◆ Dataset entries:

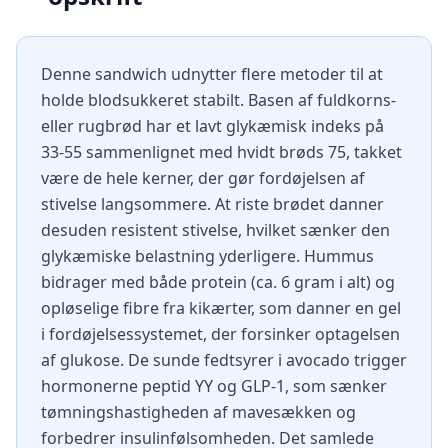
Denne sandwich udnytter flere metoder til at
holde blodsukkeret stabilt. Basen af fuldkorns-
eller rugbrød har et lavt glykæmisk indeks på
33-55 sammenlignet med hvidt brøds 75, takket
være de hele kerner, der gør fordøjelsen af
stivelse langsommere. At riste brødet danner
desuden resistent stivelse, hvilket sænker den
glykæmiske belastning yderligere. Hummus
bidrager med både protein (ca. 6 gram i alt) og
opløselige fibre fra kikærter, som danner en gel
i fordøjelsessystemet, der forsinker optagelsen
af glukose. De sunde fedtsyrer i avocado trigger
hormonerne peptid YY og GLP-1, som sænker
tømningshastigheden af mavesækken og
forbedrer insulinfølsomheden. Det samlede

◆ AIM OF THE EXERCISE:
Please output all of the data exactly as given, omitting any images it holds.

◆ ANSWER FOR THIS EXERCISE:
Denne sandwich udnytter flere metoder til at
holde blodsukkeret stabilt. Basen af fuldkorns-
eller rugbrød har et lavt glykæmisk indeks på
33-55 sammenlignet med hvidt brøds 75, takket
være de hele kerner, der gør fordøjelsen af
stivelse langsommere. At riste brødet danner
desuden resistent stivelse, hvilket sænker den
glykæmiske belastning yderligere. Hummus
bidrager med både protein (ca. 6 gram i alt) og
opløselige fibre fra kikærter, som danner en gel
i fordøjelsessystemet, der forsinker optagelsen
af glukose. De sunde fedtsyrer i avocado trigger
hormonerne peptid YY og GLP-1, som sænker
tømningshastigheden af mavesækken og
forbedrer insulinfølsomheden. Det samlede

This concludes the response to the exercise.